Here's an awkward truth about outdoor brand marketing: most brands that talk about authenticity sound the least authentic. The more deliberately a brand tries to seem genuine, the more you can feel the effort, and the more that effort erodes the very thing it's trying to build.

I call this the authenticity paradox. And it's everywhere in the outdoor market.

The fix isn't to try harder at sounding authentic. It's to stop performing authenticity altogether, and start building a voice that's structurally grounded in who your brand actually is.

What brand voice actually is (and what it isn't)

Brand voice is not a list of adjectives. It's not "bold, inspiring, authentic" in a brand guidelines document. Those words describe what you want to sound like, which is almost never the same as what you actually sound like when someone reads your copy.

Brand voice is the set of consistent choices your brand makes about how to communicate: which words you reach for, which ones you avoid, how formal you are, whether you use humour, how direct you are, what you're willing to say that your competitors won't. It's expressed in everything from your hero headlines to your 404 error page.

The reason this matters for adventure brands specifically is that your audience is unusually good at detecting inauthenticity. Outdoor communities are tight. They've been marketed to badly for a long time. They know the difference between a brand that has genuinely lived in their world and a brand that's trying to sound like it has.

The three voice archetypes in the outdoor market

In my work with outdoor brands, I've found that most authentic adventure brand voices fall into one of three archetypes, or a deliberate combination of them.

The Guide

Expert, knowledgeable, and trusted. This voice leads from experience rather than enthusiasm. It's the voice of the person who's done the thing you want to do, not the person selling you the gear to do it. It earns authority through specificity and never mistakes confidence for arrogance. Brands like Arc'teryx operate in Guide territory: they don't hype, they inform, and the information itself communicates credibility.

The Adventurer

Bold, energised, and first-person. This voice is in it with you, not observing from above, but running the same trail. It's irreverent when the situation calls for it, admits mistakes, and treats failure as part of the story rather than something to be hidden. Cotopaxi pulls this off well: the voice has a warmth and willingness to show the messy, unpolished reality of outdoor life that makes it genuinely likeable.

The Activist

Purposeful, direct, and values-first. This voice has a point of view about the world, not just about gear, and is willing to hold it publicly, even when it costs something. It says what it believes rather than what the market wants to hear. This is Patagonia's territory, and the reason trying to copy Patagonia's voice almost always fails: this archetype only works when the values are genuinely load-bearing.

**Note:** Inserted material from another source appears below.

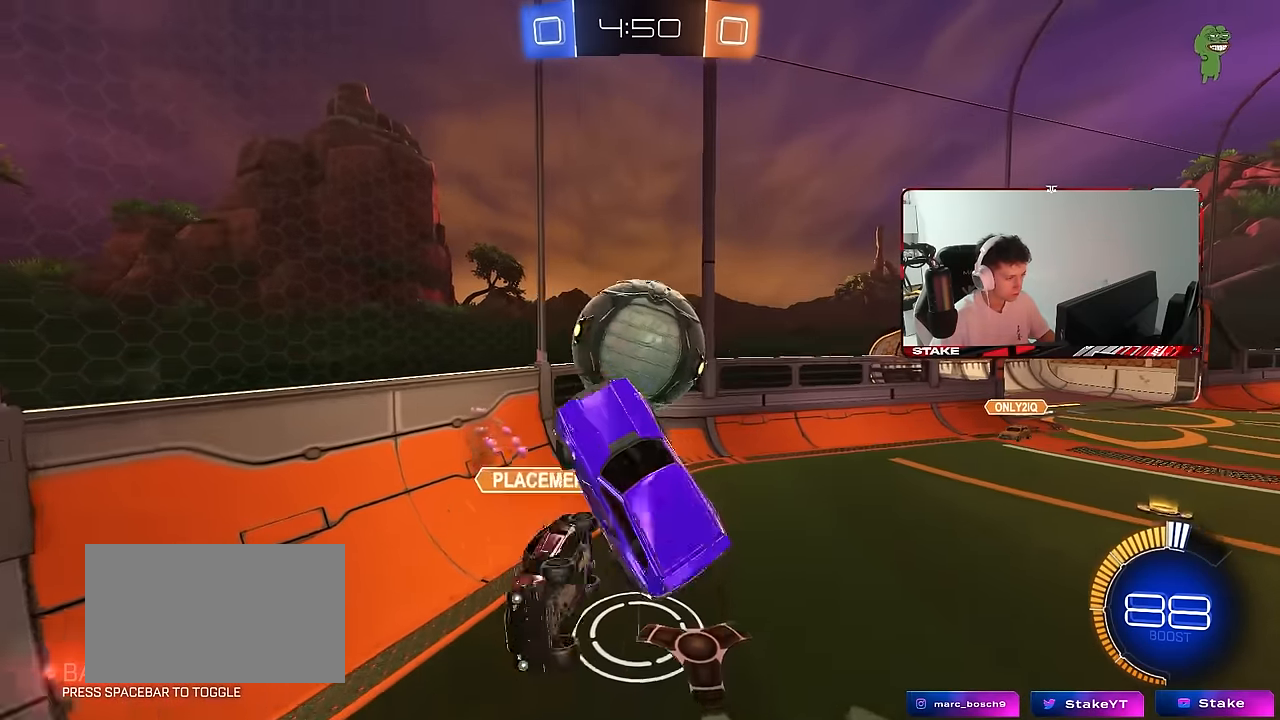
{"keys": ["d"], "mouse": [], "mouse_move": "still", "events": [[50, "shift", "up"], [250, "s", "up"], [250, "shift", "down"], [283, "d", "up"], [283, "shift", "up"], [433, "d", "down"]]}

How to define your voice in four questions

The fastest path to a real brand voice is not a workshop exercise. It's honest answers to four questions:

  • If your brand were a person, what would they never say? The absence often defines the voice more sharply than the presence. A brand that never uses superlatives, never claims to be "the best," and never uses corporate-speak has a stronger voice signal than one that lists what it is.
  • What does your brand believe that most of your competitors are afraid to say out loud? A real opinion is more magnetic than any amount of polished positioning.
  • Who writes for your brand, and does the copy sound like someone specific, or like a committee? The most authentic brand voices are traceable to a real person with a real perspective.
  • What would your most loyal customer say is missing from every other brand in your space? That gap is where your voice lives.

"The most authentic brand voices are traceable to a real person with a real perspective. Find that person. Write like them."

The most common voice mistakes adventure brands make

Trying to be all three archetypes at once. A brand that wants to be expert, irreverent, AND activist ends up being none of them clearly. Clarity of voice requires choices, including the choice to not be certain things.

Writing to the broadest possible outdoor audience. A voice that's trying to appeal to everyone, the casual hiker, the endurance athlete, the weekend warrior, the committed climber, ends up resonating with none of them. The brand story work of defining your community precisely is what makes a specific voice possible.

Using voice inconsistently. The homepage has one voice. The product pages have another. The emails read like they were written by a different company. Inconsistency signals that the voice isn't structurally grounded, it's something that gets applied selectively, which means customers can sense when it drops.

Keeping your voice consistent across every channel

A voice guide is useful but not sufficient. The real consistency comes from having one person (or a small, aligned team) who owns the voice standard, someone who can make a judgment call about whether a piece of copy sounds right, not just whether it follows the rules.

The practical test I use with clients: read the copy out loud. Does it sound like a real person? Does it sound like the same real person who wrote the homepage? If the answer to either is no, it needs to go back.


Authenticity in outdoor brand marketing isn't a style choice. It's a structural feature of brands that know what they are, say what they believe, and write like themselves. All the tactics in the world, the right archetype, the right guidelines, the right editorial process, are in service of that one thing. Know who you are. The voice follows.